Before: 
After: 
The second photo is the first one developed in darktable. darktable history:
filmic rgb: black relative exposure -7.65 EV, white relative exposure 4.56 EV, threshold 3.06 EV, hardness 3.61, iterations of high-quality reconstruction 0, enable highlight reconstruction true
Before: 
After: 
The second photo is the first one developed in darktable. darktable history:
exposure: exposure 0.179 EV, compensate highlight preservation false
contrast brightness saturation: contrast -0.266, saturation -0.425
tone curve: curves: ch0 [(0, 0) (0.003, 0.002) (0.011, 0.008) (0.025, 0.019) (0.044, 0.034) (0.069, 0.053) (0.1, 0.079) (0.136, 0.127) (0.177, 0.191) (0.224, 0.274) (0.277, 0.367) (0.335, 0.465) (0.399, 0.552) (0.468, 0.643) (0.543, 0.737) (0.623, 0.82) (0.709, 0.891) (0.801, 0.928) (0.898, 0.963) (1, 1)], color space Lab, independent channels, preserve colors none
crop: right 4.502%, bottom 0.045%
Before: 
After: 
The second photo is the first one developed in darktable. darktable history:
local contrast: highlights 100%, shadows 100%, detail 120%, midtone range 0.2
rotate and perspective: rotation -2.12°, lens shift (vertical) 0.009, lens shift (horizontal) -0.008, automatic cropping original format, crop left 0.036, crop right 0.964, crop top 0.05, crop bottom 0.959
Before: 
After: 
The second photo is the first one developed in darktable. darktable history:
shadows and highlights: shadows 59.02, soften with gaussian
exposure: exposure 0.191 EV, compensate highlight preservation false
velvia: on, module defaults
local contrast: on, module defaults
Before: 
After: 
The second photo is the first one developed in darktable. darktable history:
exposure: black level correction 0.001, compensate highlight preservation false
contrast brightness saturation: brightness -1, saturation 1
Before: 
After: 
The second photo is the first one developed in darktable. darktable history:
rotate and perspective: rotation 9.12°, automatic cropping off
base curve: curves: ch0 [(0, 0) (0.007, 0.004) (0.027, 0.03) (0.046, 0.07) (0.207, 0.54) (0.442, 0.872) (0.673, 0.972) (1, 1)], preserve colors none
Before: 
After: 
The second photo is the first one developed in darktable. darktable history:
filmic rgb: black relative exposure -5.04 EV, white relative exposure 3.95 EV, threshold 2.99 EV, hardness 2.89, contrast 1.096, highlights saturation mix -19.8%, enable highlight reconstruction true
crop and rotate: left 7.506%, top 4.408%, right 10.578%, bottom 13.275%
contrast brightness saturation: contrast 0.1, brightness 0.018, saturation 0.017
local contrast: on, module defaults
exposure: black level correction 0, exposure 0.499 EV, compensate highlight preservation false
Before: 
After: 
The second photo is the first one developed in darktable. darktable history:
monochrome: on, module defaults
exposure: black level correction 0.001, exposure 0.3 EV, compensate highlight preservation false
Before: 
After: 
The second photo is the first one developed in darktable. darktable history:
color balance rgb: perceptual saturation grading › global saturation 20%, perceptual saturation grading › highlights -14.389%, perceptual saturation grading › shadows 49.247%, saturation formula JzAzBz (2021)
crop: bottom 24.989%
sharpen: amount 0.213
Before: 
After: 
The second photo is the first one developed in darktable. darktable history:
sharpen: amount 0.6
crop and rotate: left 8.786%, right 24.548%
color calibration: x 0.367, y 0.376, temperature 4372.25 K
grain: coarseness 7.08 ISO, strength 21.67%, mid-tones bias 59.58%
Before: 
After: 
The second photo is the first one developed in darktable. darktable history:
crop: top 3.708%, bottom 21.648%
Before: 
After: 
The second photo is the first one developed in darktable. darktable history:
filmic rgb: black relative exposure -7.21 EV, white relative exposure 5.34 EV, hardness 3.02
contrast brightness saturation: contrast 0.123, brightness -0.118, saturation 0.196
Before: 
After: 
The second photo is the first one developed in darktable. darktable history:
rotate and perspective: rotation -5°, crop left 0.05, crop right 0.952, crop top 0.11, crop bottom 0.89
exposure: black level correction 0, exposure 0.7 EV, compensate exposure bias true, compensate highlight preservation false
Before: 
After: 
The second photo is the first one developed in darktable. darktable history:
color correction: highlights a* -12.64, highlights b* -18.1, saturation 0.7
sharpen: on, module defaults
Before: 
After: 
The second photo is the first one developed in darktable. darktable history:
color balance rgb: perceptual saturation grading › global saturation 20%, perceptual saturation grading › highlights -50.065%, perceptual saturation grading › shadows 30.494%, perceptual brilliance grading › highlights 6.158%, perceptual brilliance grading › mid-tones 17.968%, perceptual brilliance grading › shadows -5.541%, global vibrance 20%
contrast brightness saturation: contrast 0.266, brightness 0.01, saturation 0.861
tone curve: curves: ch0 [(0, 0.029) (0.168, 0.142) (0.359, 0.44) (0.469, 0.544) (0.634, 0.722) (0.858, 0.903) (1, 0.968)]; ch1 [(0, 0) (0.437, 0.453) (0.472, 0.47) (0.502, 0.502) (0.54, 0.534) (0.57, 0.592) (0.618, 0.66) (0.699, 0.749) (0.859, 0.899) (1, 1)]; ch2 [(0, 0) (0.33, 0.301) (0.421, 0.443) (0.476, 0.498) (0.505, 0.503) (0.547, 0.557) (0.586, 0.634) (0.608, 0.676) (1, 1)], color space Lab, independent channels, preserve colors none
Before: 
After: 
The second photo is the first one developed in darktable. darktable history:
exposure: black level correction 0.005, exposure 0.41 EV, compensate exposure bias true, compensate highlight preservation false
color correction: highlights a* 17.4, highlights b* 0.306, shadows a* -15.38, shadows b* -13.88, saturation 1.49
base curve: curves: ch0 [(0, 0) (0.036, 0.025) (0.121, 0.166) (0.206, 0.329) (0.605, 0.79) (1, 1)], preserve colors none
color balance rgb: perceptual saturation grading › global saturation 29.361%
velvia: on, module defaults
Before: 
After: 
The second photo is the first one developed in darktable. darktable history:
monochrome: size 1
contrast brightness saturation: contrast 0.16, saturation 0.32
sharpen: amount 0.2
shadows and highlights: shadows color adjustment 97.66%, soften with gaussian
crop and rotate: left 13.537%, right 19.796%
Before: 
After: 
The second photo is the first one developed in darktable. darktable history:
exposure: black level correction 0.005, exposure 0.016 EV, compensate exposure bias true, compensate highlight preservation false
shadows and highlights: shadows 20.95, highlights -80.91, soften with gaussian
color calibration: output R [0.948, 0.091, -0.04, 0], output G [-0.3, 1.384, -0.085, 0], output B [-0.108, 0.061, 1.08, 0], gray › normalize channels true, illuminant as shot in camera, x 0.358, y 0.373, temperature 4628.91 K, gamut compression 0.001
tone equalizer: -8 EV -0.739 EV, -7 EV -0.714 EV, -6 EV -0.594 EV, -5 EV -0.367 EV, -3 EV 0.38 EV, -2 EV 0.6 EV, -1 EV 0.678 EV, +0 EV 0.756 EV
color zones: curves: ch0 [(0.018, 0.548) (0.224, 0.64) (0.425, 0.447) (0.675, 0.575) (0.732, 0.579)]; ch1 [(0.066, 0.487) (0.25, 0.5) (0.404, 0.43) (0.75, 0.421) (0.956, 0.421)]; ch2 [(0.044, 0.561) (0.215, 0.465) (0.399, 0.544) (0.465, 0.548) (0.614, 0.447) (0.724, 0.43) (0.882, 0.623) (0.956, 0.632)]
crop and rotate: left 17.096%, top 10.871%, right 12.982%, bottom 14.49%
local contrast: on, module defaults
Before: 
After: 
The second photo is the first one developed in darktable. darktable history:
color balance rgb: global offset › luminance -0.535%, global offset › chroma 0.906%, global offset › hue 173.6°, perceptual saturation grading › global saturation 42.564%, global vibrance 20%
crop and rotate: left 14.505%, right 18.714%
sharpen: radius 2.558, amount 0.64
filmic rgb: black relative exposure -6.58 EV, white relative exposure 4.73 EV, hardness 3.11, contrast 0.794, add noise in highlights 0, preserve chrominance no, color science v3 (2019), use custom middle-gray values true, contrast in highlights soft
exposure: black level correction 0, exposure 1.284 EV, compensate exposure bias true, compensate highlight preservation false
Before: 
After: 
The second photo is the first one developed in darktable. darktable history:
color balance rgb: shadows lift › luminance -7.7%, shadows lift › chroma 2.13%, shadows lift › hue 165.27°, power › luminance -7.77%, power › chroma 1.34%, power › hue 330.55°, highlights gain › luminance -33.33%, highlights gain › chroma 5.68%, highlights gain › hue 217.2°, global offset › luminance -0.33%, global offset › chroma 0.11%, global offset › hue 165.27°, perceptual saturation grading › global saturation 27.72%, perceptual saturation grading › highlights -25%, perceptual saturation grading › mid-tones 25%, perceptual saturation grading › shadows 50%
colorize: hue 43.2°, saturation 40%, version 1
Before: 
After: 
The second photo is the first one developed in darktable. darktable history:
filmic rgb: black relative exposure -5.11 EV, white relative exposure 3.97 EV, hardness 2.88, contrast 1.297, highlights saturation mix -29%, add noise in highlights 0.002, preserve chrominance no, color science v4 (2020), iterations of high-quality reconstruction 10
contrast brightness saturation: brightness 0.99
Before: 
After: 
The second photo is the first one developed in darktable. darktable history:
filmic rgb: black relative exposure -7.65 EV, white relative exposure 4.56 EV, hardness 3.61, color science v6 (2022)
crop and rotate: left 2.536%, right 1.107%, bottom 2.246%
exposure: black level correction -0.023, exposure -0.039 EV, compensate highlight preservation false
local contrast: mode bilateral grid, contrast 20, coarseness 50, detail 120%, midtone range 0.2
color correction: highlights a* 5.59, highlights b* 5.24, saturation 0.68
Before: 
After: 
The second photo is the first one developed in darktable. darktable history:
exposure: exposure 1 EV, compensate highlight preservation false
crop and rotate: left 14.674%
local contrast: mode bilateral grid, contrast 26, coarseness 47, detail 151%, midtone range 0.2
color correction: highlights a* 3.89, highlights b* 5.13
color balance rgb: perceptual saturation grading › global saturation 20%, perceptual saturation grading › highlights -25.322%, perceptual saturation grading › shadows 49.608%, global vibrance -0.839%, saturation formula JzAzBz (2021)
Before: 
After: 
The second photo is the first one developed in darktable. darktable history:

□ □ □

#### [EXERCISE AIM]
Can you lay out the listing above, from its start through the line containing "0, enable highlight reconstruction true", as a JSON list of strings with one string per line and blank lines left out?

#### [RESULT FOR THIS EXERCISE]
[
  "Before: ",
  "After: ",
  "The second photo is the first one developed in darktable. darktable history:",
  "filmic rgb: black relative exposure -7.65 EV, white relative exposure 4.56 EV, threshold 3.06 EV, hardness 3.61, iterations of high-quality reconstruction 0, enable highlight reconstruction true"
]